Parks for All

"Park equity" gets a new focus as cities tackle inequality in all facets of public life.
by | September 2019
India Basin in San Francisco (Flickr/Liz Henry)

Five years ago, the San Francisco Recreation and Parks Department acquired a 5-acre brownfield property at India Basin, the city’s easternmost point abutting the bay. It’s a dusty, vacant strip of land, where the rusting remnants of a derelict boat yard protrude out onto scenic waterfront alongside warehouses and fields of yellowed grass. By 2025, however, that space will undergo a $125 million renovation, becoming—in the words of the department’s General Manager Phil Ginsburg—“an equitable, culturally relevant and beautiful waterfront park” connecting nearly 2 miles of shoreline near a low-income black neighborhood.

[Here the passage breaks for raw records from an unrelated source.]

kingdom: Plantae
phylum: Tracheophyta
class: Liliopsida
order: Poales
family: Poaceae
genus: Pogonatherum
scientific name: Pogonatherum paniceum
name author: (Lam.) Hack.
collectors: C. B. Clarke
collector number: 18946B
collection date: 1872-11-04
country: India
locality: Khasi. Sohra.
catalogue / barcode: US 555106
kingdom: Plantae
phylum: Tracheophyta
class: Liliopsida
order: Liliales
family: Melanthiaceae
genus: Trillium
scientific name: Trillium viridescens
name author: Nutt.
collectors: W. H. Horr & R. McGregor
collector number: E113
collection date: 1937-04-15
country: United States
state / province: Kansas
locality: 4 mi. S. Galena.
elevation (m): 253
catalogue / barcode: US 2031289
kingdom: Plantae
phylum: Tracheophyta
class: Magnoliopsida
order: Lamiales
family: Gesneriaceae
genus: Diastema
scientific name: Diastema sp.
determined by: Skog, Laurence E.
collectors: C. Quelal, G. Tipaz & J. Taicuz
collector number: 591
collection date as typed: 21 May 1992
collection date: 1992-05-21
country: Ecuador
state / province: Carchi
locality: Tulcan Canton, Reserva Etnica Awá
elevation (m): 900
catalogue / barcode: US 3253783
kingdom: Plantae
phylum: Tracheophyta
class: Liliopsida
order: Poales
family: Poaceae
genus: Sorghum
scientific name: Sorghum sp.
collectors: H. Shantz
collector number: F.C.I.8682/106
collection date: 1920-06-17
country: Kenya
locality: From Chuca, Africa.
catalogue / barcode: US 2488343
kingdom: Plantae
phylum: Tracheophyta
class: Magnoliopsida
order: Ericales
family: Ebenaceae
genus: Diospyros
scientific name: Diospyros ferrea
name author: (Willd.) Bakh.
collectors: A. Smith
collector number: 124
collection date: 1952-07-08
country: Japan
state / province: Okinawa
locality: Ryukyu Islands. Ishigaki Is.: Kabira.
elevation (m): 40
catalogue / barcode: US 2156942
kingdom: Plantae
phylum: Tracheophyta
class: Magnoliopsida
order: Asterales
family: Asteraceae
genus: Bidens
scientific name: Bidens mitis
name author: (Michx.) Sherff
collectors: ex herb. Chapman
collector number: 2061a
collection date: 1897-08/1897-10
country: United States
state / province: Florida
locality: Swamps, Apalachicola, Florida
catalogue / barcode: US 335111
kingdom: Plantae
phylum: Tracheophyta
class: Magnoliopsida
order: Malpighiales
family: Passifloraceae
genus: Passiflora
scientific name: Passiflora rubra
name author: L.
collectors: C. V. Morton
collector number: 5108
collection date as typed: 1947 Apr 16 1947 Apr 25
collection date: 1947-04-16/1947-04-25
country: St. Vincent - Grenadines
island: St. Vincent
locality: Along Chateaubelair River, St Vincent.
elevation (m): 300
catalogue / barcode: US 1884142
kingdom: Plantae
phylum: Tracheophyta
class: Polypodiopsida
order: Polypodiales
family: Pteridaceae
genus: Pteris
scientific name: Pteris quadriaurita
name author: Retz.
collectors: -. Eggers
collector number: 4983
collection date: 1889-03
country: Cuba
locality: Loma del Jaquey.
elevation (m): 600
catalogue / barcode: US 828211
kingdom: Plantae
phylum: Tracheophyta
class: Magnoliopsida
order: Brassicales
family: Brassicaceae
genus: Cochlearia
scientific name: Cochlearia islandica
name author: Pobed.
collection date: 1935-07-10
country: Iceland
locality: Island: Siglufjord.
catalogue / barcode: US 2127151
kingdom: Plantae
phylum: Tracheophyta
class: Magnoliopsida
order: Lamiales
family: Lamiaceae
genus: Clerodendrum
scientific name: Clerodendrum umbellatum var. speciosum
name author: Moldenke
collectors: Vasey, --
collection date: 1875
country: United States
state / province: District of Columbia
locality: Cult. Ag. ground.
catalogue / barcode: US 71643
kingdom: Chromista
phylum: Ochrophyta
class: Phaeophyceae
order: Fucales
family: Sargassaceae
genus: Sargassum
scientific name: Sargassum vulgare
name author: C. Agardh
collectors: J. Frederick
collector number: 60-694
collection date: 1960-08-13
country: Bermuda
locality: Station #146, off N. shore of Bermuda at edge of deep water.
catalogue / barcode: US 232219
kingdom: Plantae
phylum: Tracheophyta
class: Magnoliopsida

Ginsburg calls India Basin “one of the most important park projects in modern San Francisco history.” It’s part of a growing national movement for “park equity” or “reasonably equal access to quality parks,” as described in a July report from City Parks Alliance and the Urban Institute. The idea is getting a renewed focus as equity in general moves to the forefront of most cities’ agendas. Many are recognizing that poor and minority communities often lack parks, especially ones that are well-maintained with quality amenities and programming. The report notes that parks in high-poverty neighborhoods tend to be smaller and have more litter.

To address this inequity, several municipal governments are using public data to identify where parks need to be built or improved, all while endeavoring to let neighborhoods take the lead in creating these green spaces.

“We’re actually hiring people from this community to be part of the planning of this park project at an executive level,” Ginsburg says of India Basin. “We’re not just asking them to show up at a community meeting. The idea is to do something special for this neighborhood, and have it be a space where the community that lives there now feels welcome—like this was built by and for them.”

The report identifies myriad ways other cities are making this a priority. Los Angeles created a citywide property tax assessment district bringing in $25 million annually for youth infrastructure, including parks. The Red Rock Trail System in and around Birmingham, Ala., used federal grants and county funds to build 100 miles of trails connecting poor and affluent communities to recreational opportunities. Minneapolis crafted a six-year capital improvement plan featuring parks planning with an equity framework.

And Miami-Dade County, Fla., is analyzing how parks benefit specific groups of people. “In conducting community outreach,” the report explains, “Miami-Dade County and the city of Brownsville, Texas, have included engagement strategies in Spanish to ensure the Latinx populations were included in the process and to help determine where investments for parks were being directed.” Seattle took a similar approach in preparing a gap analysis report while drafting its comprehensive plan.

Park equity aims to promote equity in mental and physical health, but cities also see this as an economic issue. “The creation and maintenance of strong park systems can encourage economic prosperity,” the report finds, “particularly in low-income or disinvested communities, which might have higher vacancy rates and a less stable affordable housing stock. Infusing vibrancy back into public spaces transforms the perception of place and can become a strategy for wealth building for existing residents and businesses.”

The report’s authors caution against “green gentrification,” wherein the creation of more and better parks contributes to pricing residents out of their neighborhoods. But planners can adopt the best practices of building parks on blighted or neglected lots, making sure construction and upgrades align with affordable housing goals, and, more than anything else, letting the needs of area residents guide the process.

In the meantime, the India Basin project moves forward. Construction won’t start until 2021, but in June the Recreation and Parks Department, the Trust for Public Land and the San Francisco Parks Alliance invited public input on the park’s design.